Groups of order 448

This article gives information about, and links to more details on, groups of order 448
See pages on algebraic structures of order 448 | See pages on groups of a particular order

Statistics at a glance

The number 448 has prime factors 2 and 7. The prime factorization is:

${\displaystyle \!448=2^{6}\cdot 7=64\cdot 7}$

There are only two prime factors of this number. Order has only two prime factors implies solvable (by Burnside's ${\displaystyle p^{a}q^{b}}$-theorem) and hence all groups of this order are solvable groups (specifically, finite solvable groups). Another way of putting this is that the order is a solvability-forcing number. In particular, there is no simple non-abelian group of this order.

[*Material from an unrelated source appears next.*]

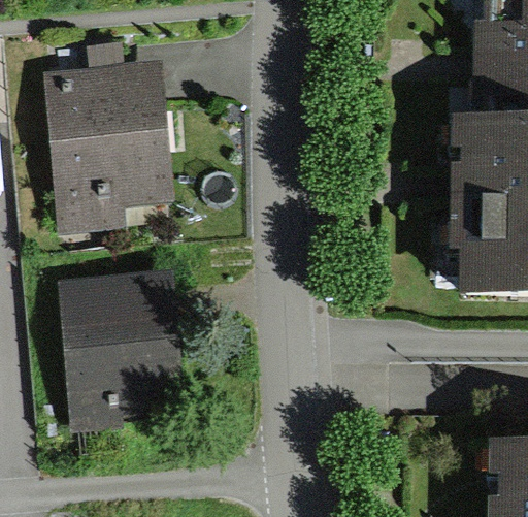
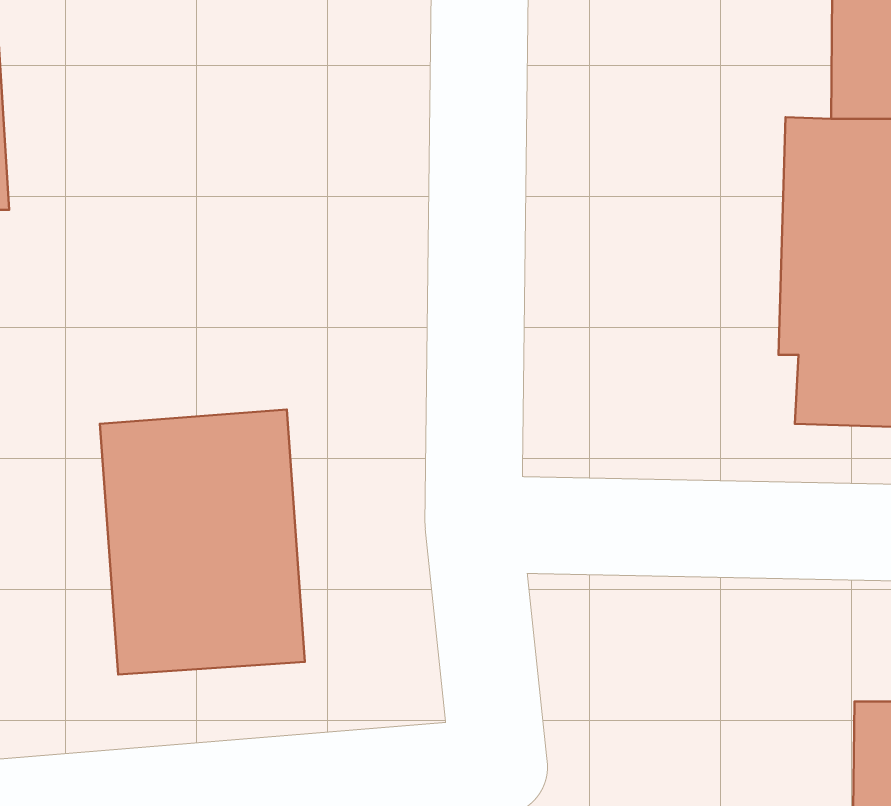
building: [48,66,168,231] -> none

Quantity	Value	Explanation
Number of groups up to isomorphism	1396
Number of abelian groups up to isomorphism	11	Equals the number of unordered integer partitions of ${\displaystyle 6}$ times the number of unordered integer partitions of ${\displaystyle 1}$. See classification of finite abelian groups and structure theorem for finitely generated abelian groups.

See also

• Classification of groups of order sixty-four times a prime

GAP implementation

The order 448 is part of GAP's SmallGroup library. Hence, any group of order 448 can be constructed using the SmallGroup function by specifying its group ID. Also, IdGroup is available, so the group ID of any group of this order can be queried.

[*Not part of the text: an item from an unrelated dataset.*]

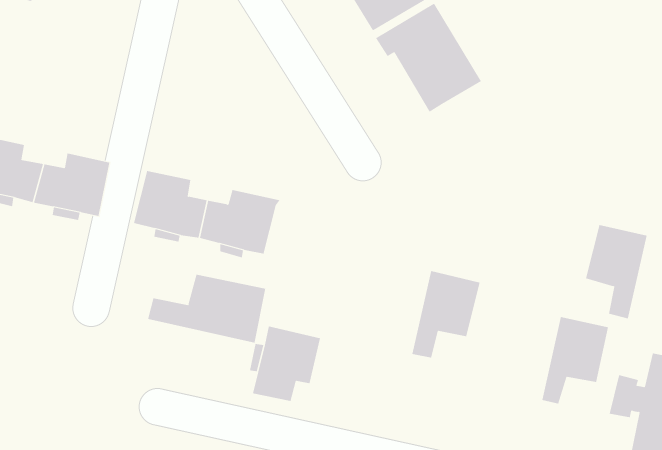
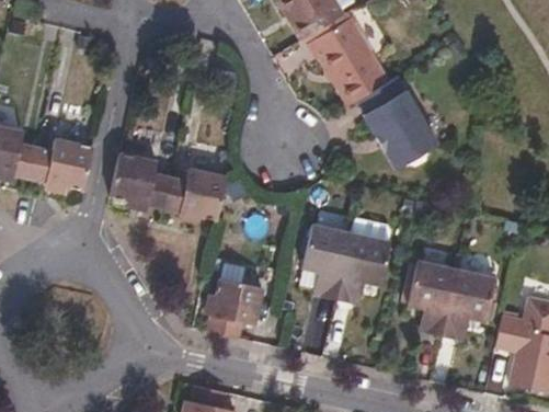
building: none -> [361,76,438,169]
building: [585,225,647,319] -> [405,261,456,337]
building: none -> [302,224,351,300]
building: [147,274,266,343] -> none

Further, the collection of all groups of order 448 can be accessed as a list using GAP's AllSmallGroups function.

Here is GAP's summary information about how it stores groups of this order, accessed using GAP's SmallGroupsInformation function:

gap> SmallGroupsInformation(448);

  There are 1396 groups of order 448.
  They are sorted by their Frattini factors.
     1 has Frattini factor [ 14, 1 ].
     2 has Frattini factor [ 14, 2 ].
     3 - 124 have Frattini factor [ 28, 3 ].
     125 - 177 have Frattini factor [ 28, 4 ].
     178 - 179 have Frattini factor [ 56, 11 ].
     180 - 781 have Frattini factor [ 56, 12 ].
     782 - 918 have Frattini factor [ 56, 13 ].
     919 has Frattini factor [ 112, 41 ].
     920 - 1293 have Frattini factor [ 112, 42 ].
     1294 - 1361 have Frattini factor [ 112, 43 ].
     1362 - 1364 have Frattini factor [ 224, 195 ].
     1365 - 1384 have Frattini factor [ 224, 196 ].
     1385 - 1391 have Frattini factor [ 224, 197 ].
     1392 - 1396 have trivial Frattini subgroup.

  For the selection functions the values of the following attributes
  are precomputed and stored:
     IsAbelian, IsNilpotentGroup, IsSupersolvableGroup, IsSolvableGroup,
     LGLength, FrattinifactorSize and FrattinifactorId.

  This size belongs to layer 2 of the SmallGroups library.
  IdSmallGroup is available for this size.